The discovery of these chemicals has links to the Caribbean and its discovery is a fascinating example of medical serendipity. A tea from the leaves has historically been used in many cultures, including Jamaica, as treatment for diabetes. As this Jamaican tea was being investigated in the 1950s, it was found that it did not lower the blood sugar levels in rats. Rather, it killed them. They died of infection. Someone then noticed that the rats who died had low white blood cell counts, which had caused the infections.
Out of over 200 chemicals isolated in the tea, vincristine and vinblastine were found to be the agents that decreased those white blood cells. ALL is characterised by the abnormal proliferation of white blood cells. Since then, vincristine has been used to destroy cancerous white blood cells and is an essential part of the chemotherapy for ALL. It was a huge breakthrough.
Vincristine is primarily found in the leaves of the plant but all of its parts contain the chemical and it is poisonous to humans and animals. The amounts are tiny. Two thousand kg of dried leaves are needed to obtain 1g of vincristine, and vast plantations of periwinkle can be found in India, the Philippines and South Africa.
As usual, the native farmers and original users of the periwinkle in Madagascar have been isolated from the profits of cultivating the plant.
There are about 400,000 plants in the world and the question comes up: why do plants produce these toxic compounds? Plants can’t run away from their predators, caterpillars and moulds, so they depend on chemical defences which they developed in their evolution. All of these anti-cancer drugs kill not only cancer cells but plant predators.
The periwinkle is not the only plant that makes anti-cancer drugs: Other examples include “Taxol”, from the pacific yew tree Taxus brevifolia, which grows in the Pacific forests of North America and is used to treat breast and lung cancer. “Etoposide” for testicular cancer and “teniposide” for brain cancer are derivatives of podophyllotoxin, found in the American Mandrake plant Podophyllum peltatum and used to treat genital warts.
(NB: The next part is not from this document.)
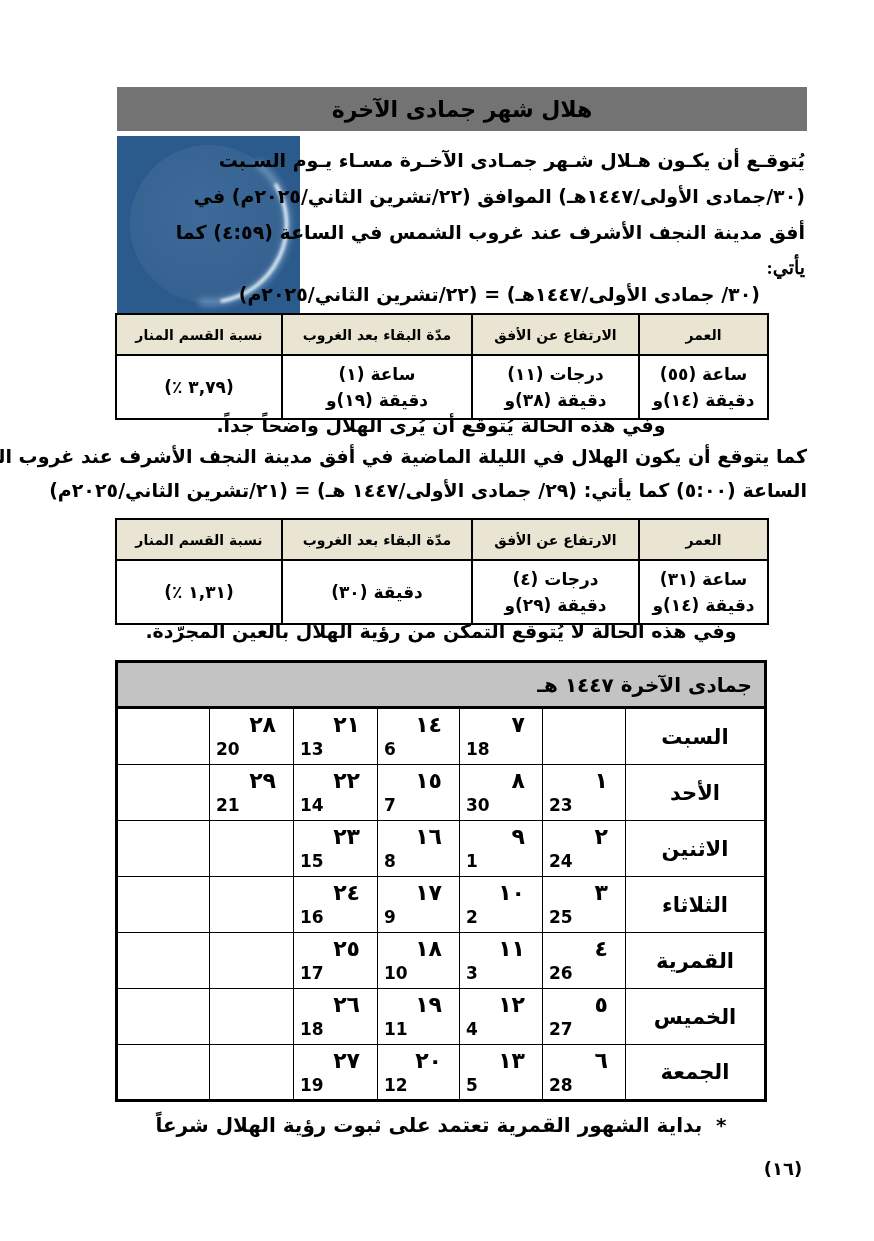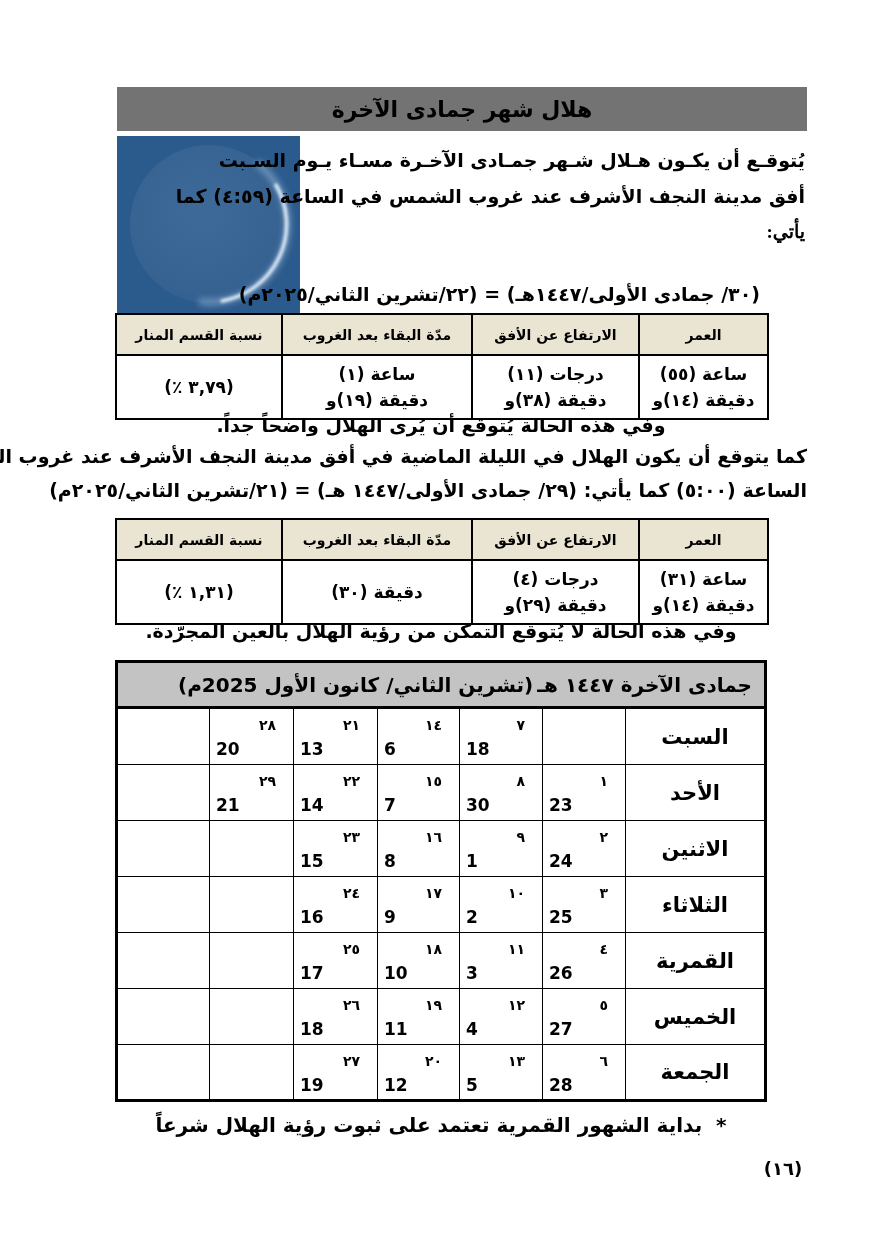"(٣٠/جمادى الأولى/١٤٤٧هـ) الموافق" div.iline { html: none -> <div>(٣٠/جمادى الأولى/١٤٤٧هـ) الموافق (٢٢/تشرين الثاني/٢٠٢٥م) في</div> }
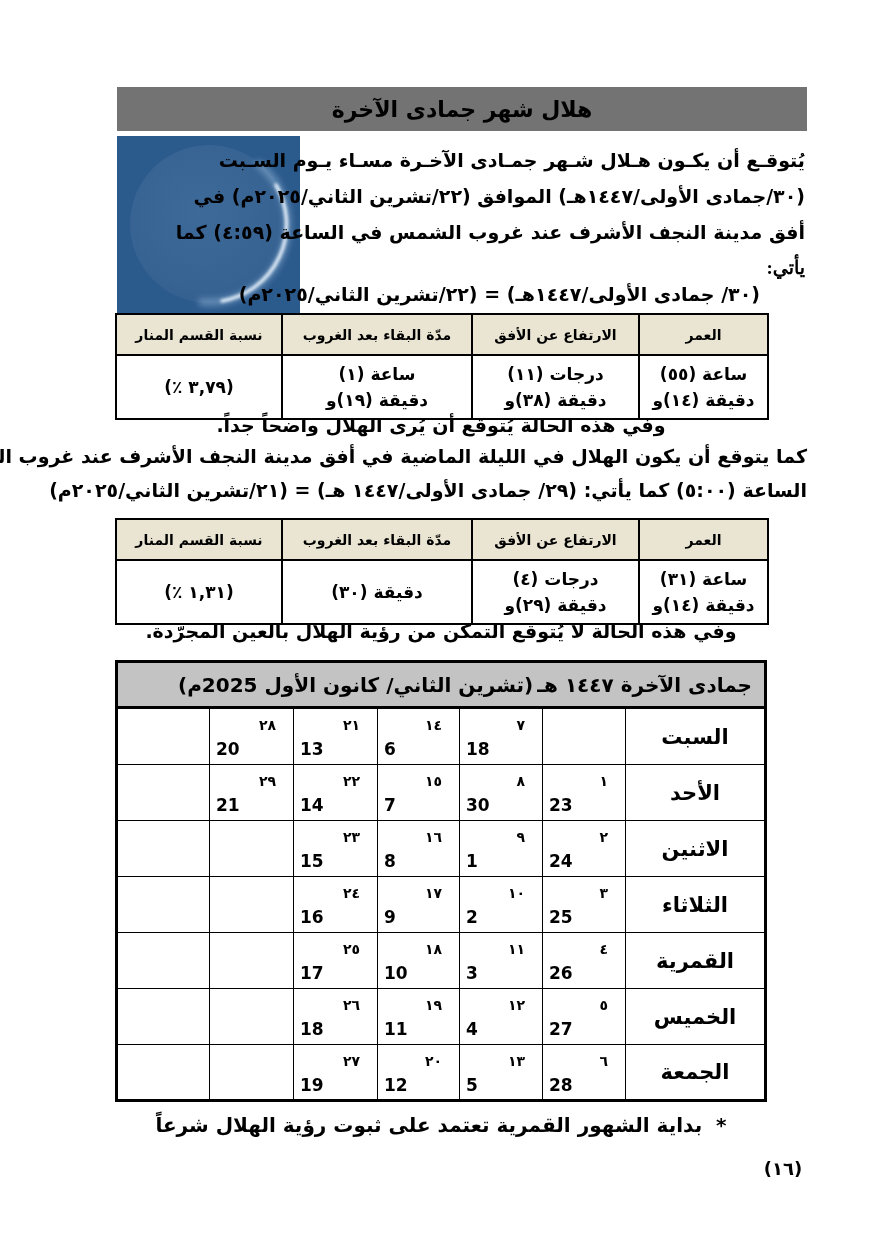"(تشرين الثاني/ كانون الأول 2025م)" span.cal-head-left { html: <span>(تشرين الثاني/ كانون الأول 2025م)</span> -> none }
Anti-cancer compounds are not the only ones found in plants. “Willow” bark is a natural painkiller and its chemical, salicin, was further developed as aspirin. The berries of “Deadly Nightshade” (Atropa Belladonna) were traditionally used to dilate the pupils of women in an attempt to make them a belladonna (beautiful woman) and now provide us with the drug atropine. “Foxglove” contains digoxin, the cardiac stimulant. And we all know about the “poppy” from which we derive morphine but also heroin.
These drugs are based on discoveries made decades and even centuries ago, but the search for more therapeutic compounds from plants goes on.
It’s fascinating to speculate that something found in one of our common “teas” may mean another breakthrough in the treatment of another disease, which leads us back to that simple, little flowering plant in the garden.